Content and Personalization

• Select your madhab (school of thought) for prayer calculation
• Choose your preferred prayer time calculation method
• Adjust prayer time offsets manually
• Select your preferred Quran reciters
• Enable or disable the "For Her" features (cycle tracking)

All of these settings can be changed at any time within the App. Disabling a feature does not delete your existing data for that feature. To delete specific data, use the relevant deletion option within each feature or delete your entire account.

23. California "Do Not Sell or Share"

Under the California Consumer Privacy Act (CCPA) and California Privacy Rights Act (CPRA):

• We do NOT sell your personal information as defined by the CCPA/CPRA
• We do NOT share your personal information for cross-context behavioral advertising
• We do NOT use sensitive personal information for purposes other than providing the App's features
• We do NOT process personal information for profiling in furtherance of decisions that produce legal or similarly significant effects
• You have the right to opt out of any future sale or sharing of personal information by contacting us at support@nafs.fyi
• We will not discriminate against you for exercising any of your CCPA/CPRA rights
• We will respond to verified consumer requests within 45 days

Because we do not sell or share personal information, there is no need to submit a "Do Not Sell or Share" request.

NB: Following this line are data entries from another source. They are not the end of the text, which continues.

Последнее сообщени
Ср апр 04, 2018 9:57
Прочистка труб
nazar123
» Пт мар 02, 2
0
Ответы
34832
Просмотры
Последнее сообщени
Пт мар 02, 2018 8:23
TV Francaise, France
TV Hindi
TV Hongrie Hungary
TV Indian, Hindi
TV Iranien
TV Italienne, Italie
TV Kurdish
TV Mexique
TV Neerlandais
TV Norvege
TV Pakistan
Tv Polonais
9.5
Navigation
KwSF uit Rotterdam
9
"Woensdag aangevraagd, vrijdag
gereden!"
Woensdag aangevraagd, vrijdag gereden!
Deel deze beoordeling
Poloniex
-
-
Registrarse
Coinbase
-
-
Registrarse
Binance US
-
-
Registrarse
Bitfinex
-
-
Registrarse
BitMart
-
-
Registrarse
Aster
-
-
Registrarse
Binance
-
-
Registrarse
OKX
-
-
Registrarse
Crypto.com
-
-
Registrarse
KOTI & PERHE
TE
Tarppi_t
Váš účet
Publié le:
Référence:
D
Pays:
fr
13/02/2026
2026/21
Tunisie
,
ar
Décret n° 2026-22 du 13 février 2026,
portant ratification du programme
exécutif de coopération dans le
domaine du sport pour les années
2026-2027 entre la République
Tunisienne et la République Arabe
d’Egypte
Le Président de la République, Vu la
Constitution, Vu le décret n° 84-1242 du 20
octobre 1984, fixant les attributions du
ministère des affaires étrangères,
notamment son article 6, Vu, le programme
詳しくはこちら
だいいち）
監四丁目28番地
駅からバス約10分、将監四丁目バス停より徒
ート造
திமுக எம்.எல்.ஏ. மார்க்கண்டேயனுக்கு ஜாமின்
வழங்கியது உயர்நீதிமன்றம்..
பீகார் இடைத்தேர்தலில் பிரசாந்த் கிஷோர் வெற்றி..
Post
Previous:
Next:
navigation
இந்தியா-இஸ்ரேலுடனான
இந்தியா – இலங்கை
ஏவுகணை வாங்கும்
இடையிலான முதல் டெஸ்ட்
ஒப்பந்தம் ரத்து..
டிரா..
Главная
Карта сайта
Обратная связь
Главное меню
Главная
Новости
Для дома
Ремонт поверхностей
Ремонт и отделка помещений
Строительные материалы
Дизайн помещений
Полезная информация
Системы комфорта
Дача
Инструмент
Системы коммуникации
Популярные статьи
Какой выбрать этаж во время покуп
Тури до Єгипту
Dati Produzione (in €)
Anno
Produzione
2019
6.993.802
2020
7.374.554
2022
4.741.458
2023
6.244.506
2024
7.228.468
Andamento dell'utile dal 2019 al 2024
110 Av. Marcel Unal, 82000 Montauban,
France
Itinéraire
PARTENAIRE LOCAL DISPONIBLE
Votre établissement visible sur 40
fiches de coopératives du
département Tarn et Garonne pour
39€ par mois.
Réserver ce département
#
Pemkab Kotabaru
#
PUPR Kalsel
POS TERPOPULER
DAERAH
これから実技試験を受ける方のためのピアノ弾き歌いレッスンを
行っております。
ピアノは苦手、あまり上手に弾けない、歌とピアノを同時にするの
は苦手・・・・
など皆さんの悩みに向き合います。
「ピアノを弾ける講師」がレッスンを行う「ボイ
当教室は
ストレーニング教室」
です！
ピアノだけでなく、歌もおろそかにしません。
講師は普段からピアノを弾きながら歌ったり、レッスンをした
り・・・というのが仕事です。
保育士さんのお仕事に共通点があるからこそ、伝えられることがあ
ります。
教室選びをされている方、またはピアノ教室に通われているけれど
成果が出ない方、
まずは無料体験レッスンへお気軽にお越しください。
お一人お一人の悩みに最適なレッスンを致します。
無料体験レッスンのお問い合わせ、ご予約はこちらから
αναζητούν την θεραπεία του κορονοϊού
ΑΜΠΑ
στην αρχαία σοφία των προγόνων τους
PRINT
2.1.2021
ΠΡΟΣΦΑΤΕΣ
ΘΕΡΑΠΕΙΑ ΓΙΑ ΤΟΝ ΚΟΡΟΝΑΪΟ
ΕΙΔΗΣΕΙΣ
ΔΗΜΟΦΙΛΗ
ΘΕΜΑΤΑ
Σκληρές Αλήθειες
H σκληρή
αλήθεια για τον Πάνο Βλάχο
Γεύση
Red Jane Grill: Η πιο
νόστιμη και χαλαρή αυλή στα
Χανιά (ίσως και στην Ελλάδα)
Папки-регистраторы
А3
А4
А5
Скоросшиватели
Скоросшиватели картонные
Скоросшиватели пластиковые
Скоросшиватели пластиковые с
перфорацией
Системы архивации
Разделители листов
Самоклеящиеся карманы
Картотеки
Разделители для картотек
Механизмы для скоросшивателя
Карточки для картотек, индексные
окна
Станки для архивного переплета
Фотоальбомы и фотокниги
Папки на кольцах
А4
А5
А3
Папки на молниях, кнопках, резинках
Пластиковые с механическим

However, if you have any concerns about how your data is handled, please contact us at support@nafs.fyi.

24. Data Portability and Access Requests

You have the right to receive a copy of your personal data in a structured, commonly used, and machine-readable format:

• Cycle data: exportable as encrypted .nafs backup files through Settings > Backup and Transfer
• Prayer and fasting records: included in cloud sync data and accessible through the App
• Journal entries: stored locally on your device and accessible directly through the App
• Account information: available in Settings > Account

For formal data access requests under GDPR, CCPA, or other applicable law, contact us at support@nafs.fyi. We will verify your identity and respond within 30 days (GDPR) or 45 days (CCPA). There is no fee for the first request in any 12-month period.

25. Accountability and Governance

NAFS TECHNOLOGIES LLC is committed to data protection accountability:

• We maintain internal records of our data processing activities as required by GDPR Article 30
• We conduct periodic reviews of our privacy practices and data security measures
• We assess the privacy impact of new features before they are released
• We ensure that all third-party service providers we use maintain appropriate data protection standards
• We train our team on data protection principles and best practices
• We promptly investigate and address any reported privacy concerns
• We maintain clear data processing documentation

If you believe we have failed to comply with this Privacy Policy or applicable data protection law, please contact us at support@nafs.fyi. We take all complaints seriously and will investigate promptly.

26. Cookie and Tracking Policy

For our website (nafs.fyi):

• We use Vercel Analytics for anonymized, privacy-friendly website analytics
• We use Vercel Speed Insights for performance monitoring
• We do not use advertising cookies or tracking pixels
• We do not use third-party analytics that track you across websites
• We do not use social media tracking pixels or widgets
• No personal information is collected through our website analytics
• Our analytics do not use cookies to identify individual users

For the iOS App:

• The App does not use cookies
• The App does not use web tracking technologies
• The App does not use advertising SDKs
• NSPrivacyTracking is set to false in our App Store privacy declaration

27. Contact Us

If you have questions, concerns, or requests regarding this Privacy Policy or your personal data, contact us:

For GDPR-related inquiries, you may also contact our data protection point of contact at the same email address.

This Privacy Policy applies to the nafs iOS application distributed through the Apple App Store.